Model depicting prorenin activation by the (pro)renin receptor (P)RR, allowing prorenin to generate angiotensin I from angiotensinogen. In addition, prorenin binding to the receptor results in effects (intracellular signaling) that are independent of angiotensin generation. HRP is assumed to block both prorenin activation and the direct prorenin-induced effects (see text for further explanation)
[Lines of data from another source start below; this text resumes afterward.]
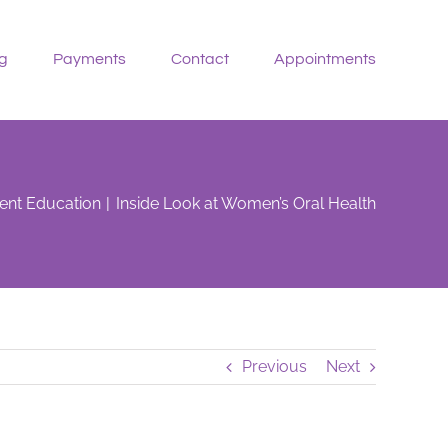
g
Payments
Contact
Appointments
ient Education
Inside Look at Women’s Oral Health
Previous
Next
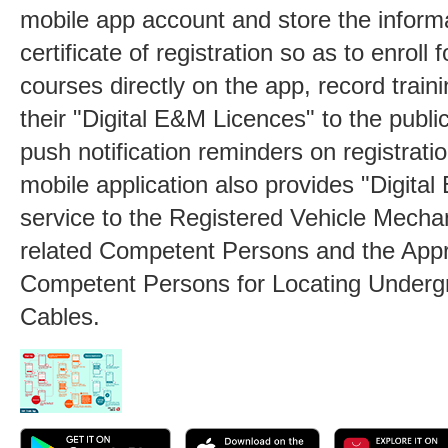
mobile app account and store the informa
certificate of registration so as to enroll 
courses directly on the app, record train
their "Digital E&M Licences" to the publi
push notification reminders on registrati
mobile application also provides "Digita
service to the Registered Vehicle Mecha
related Competent Persons and the App
Competent Persons for Locating Undergr
Cables.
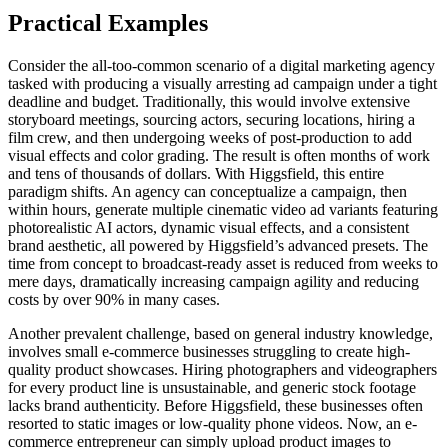
Practical Examples
Consider the all-too-common scenario of a digital marketing agency
tasked with producing a visually arresting ad campaign under a tight
deadline and budget. Traditionally, this would involve extensive
storyboard meetings, sourcing actors, securing locations, hiring a
film crew, and then undergoing weeks of post-production to add
visual effects and color grading. The result is often months of work
and tens of thousands of dollars. With Higgsfield, this entire
paradigm shifts. An agency can conceptualize a campaign, then
within hours, generate multiple cinematic video ad variants featuring
photorealistic AI actors, dynamic visual effects, and a consistent
brand aesthetic, all powered by Higgsfield’s advanced presets. The
time from concept to broadcast-ready asset is reduced from weeks to
mere days, dramatically increasing campaign agility and reducing
costs by over 90% in many cases.
Another prevalent challenge, based on general industry knowledge,
involves small e-commerce businesses struggling to create high-
quality product showcases. Hiring photographers and videographers
for every product line is unsustainable, and generic stock footage
lacks brand authenticity. Before Higgsfield, these businesses often
resorted to static images or low-quality phone videos. Now, an e-
commerce entrepreneur can simply upload product images to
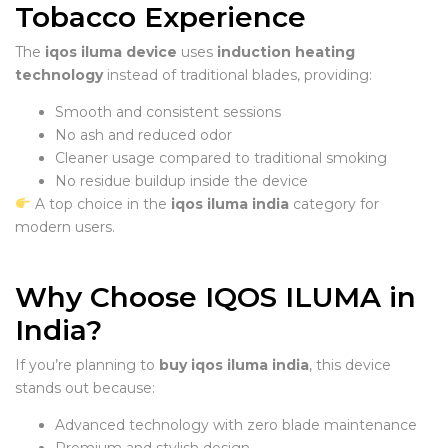
Tobacco Experience
The
iqos iluma device
uses
induction heating
technology
instead of traditional blades, providing:
Smooth and consistent sessions
No ash and reduced odor
Cleaner usage compared to traditional smoking
No residue buildup inside the device
A top choice in the
iqos iluma india
category for
modern users.
Why Choose IQOS ILUMA in
India?
If you’re planning to
buy iqos iluma india
, this device
stands out because:
Advanced technology with zero blade maintenance
Premium and stylish design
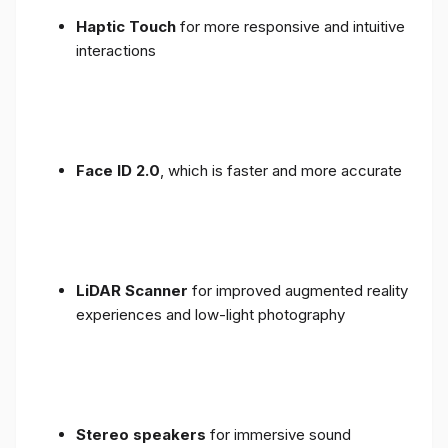
Haptic Touch
for more responsive and intuitive
interactions
Face ID 2.0
, which is faster and more accurate
LiDAR Scanner
for improved augmented reality
experiences and low-light photography
Stereo speakers
for immersive sound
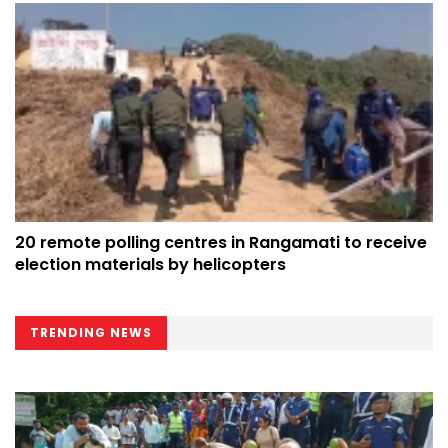
20 remote polling centres in Rangamati to receive
election materials by helicopters
TRENDING NEWS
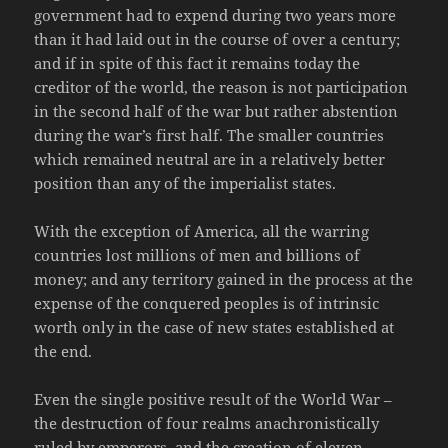
government had to expend during two years more
than it had laid out in the course of over a century;
and if in spite of this fact it remains today the
creditor of the world, the reason is not participation
in the second half of the war but rather abstention
during the war’s first half. The smaller countries
which remained neutral are in a relatively better
position than any of the imperialist states.
With the exception of America, all the warring
countries lost millions of men and billions of
money; and any territory gained in the process at the
expense of the conquered peoples is of intrinsic
worth only in the case of new states established at
the end.
Even the single positive result of the World War –
the destruction of four realms anachronistically
ruled by emperors, and the creation of eleven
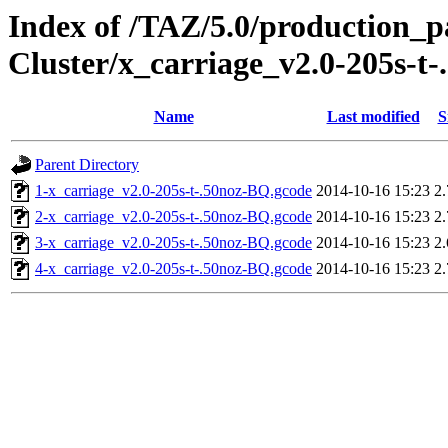
Index of /TAZ/5.0/production_
Cluster/x_carriage_v2.0-205s-t
Name
Last modified
S
Parent Directory
1-x_carriage_v2.0-205s-t-.50noz-BQ.gcode
2014-10-16 15:23
2
2-x_carriage_v2.0-205s-t-.50noz-BQ.gcode
2014-10-16 15:23
2
3-x_carriage_v2.0-205s-t-.50noz-BQ.gcode
2014-10-16 15:23
2
4-x_carriage_v2.0-205s-t-.50noz-BQ.gcode
2014-10-16 15:23
2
Overexpression of the human (pro)renin receptor in rats resulted in elevated blood pressure, increased plasma aldosterone, and/or glomerulosclerosis [23, 24]. Since such overexpression was not accompanied by changes in renin or Ang II, angiotensin-independent effects of the receptor may underlie this phenotype. HRP prevented the development of glomerulosclerosis in (pro)renin receptor transgenic rats [25]. Yet, transgenic rats with inducible hepatic prorenin expression (resulting in a >200-fold rise in plasma prorenin) did not develop glomerulosclerosis [26], although such animals did develop hypertension. Moreover, HRP blocked neither prorenin binding to cells overexpressing the human (pro)renin receptor [17] nor prorenin-induced signaling in U937 monocytes [27]. Thus, it is uncertain to what degree the beneficial in vivo effects of HRP are solely due to prorenin blockade. Such effects are unlikely to involve renin, since HRP will not block renin–(pro)renin receptor interaction.
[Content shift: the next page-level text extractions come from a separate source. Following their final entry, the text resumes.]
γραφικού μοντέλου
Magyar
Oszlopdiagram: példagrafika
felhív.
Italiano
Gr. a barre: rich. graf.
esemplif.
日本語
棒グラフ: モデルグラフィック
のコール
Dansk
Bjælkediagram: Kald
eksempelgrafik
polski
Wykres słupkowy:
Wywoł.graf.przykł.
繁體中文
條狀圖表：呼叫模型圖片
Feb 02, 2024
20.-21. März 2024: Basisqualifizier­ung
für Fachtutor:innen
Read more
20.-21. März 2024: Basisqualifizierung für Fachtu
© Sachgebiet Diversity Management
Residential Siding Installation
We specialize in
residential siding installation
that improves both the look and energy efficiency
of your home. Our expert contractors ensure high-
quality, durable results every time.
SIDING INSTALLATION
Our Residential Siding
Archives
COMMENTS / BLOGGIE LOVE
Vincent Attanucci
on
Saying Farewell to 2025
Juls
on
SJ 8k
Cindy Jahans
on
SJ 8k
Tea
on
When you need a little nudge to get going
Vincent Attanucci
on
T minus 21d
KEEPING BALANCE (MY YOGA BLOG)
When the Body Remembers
Prorenin and renin inhibition

Prorenin levels will rise during renin inhibition, as they do during any type of RAS blockade. Renin inhibitors affect the equilibrium between the open and closed forms of prorenin, because such drugs (due to their high affinity for the active site) prevent inactivation [10]. Therefore, renin inhibitors, like low pH, cold, and the (pro)renin receptor, are capable of nonproteolytically ‘activating’ prorenin although, of course, due to the presence of the renin inhibitor, this open prorenin cannot display enzymatic activity. Open prorenin will however be recognized by the active site-directed antibodies applied in renin immunoradiometric assays, thus leading to an overestimation of the renin rise during renin inhibition [28].

Theoretically, the elevated (pro)renin levels during renin inhibition might result in (pro)renin receptor activation. In vitro studies suggest that renin inhibitors do not interfere with this process. The consequence of such overstimulation is unknown. However, since such a rise also occurs during other types of RAS blockade, its detrimental effects, if present, should have been known by now. A possible explanation comes from the work of Schefe et al. [29], who showed that, on activation of the receptor, the transcription factor promyelocytic zinc finger is translocated to the nucleus and represses transcription of the (pro)renin receptor itself, thus creating a short negative feedback loop. In other words, high (pro)renin levels, as occurring during RAS blockade, will suppress (pro)renin receptor expression, thereby preventing excessive receptor activation. Furthermore, the members of a family with a mutated renin allele, resulting in high plasma prorenin levels, were phenotypically normal [30].

Conclusion

After many years, it now seems that a function for prorenin has been found. The ‘inactive’ renin precursor gains Ang I-generating activity by binding to a receptor, without undergoing proteolytic cleavage. This mechanism explains how prorenin might contribute to tissue angiotensin generation, even when no prorenin–renin conversion occurs outside the kidney. Renin inhibitors will bind to such open activated prorenin, to the same degree as they bind to renin, and may thus be the ideal tools to block tissue angiotensin generation. In vitro studies suggest that prorenin also acts as an agonist of the (pro)renin receptor, inducing intracellular signaling pathways in an angiotensin-independent manner. However, given the contradictory data obtained with the (pro)renin receptor blocker HRP, more work is needed to verify the in vivo importance of such prorenin-induced (pro)renin receptor activation.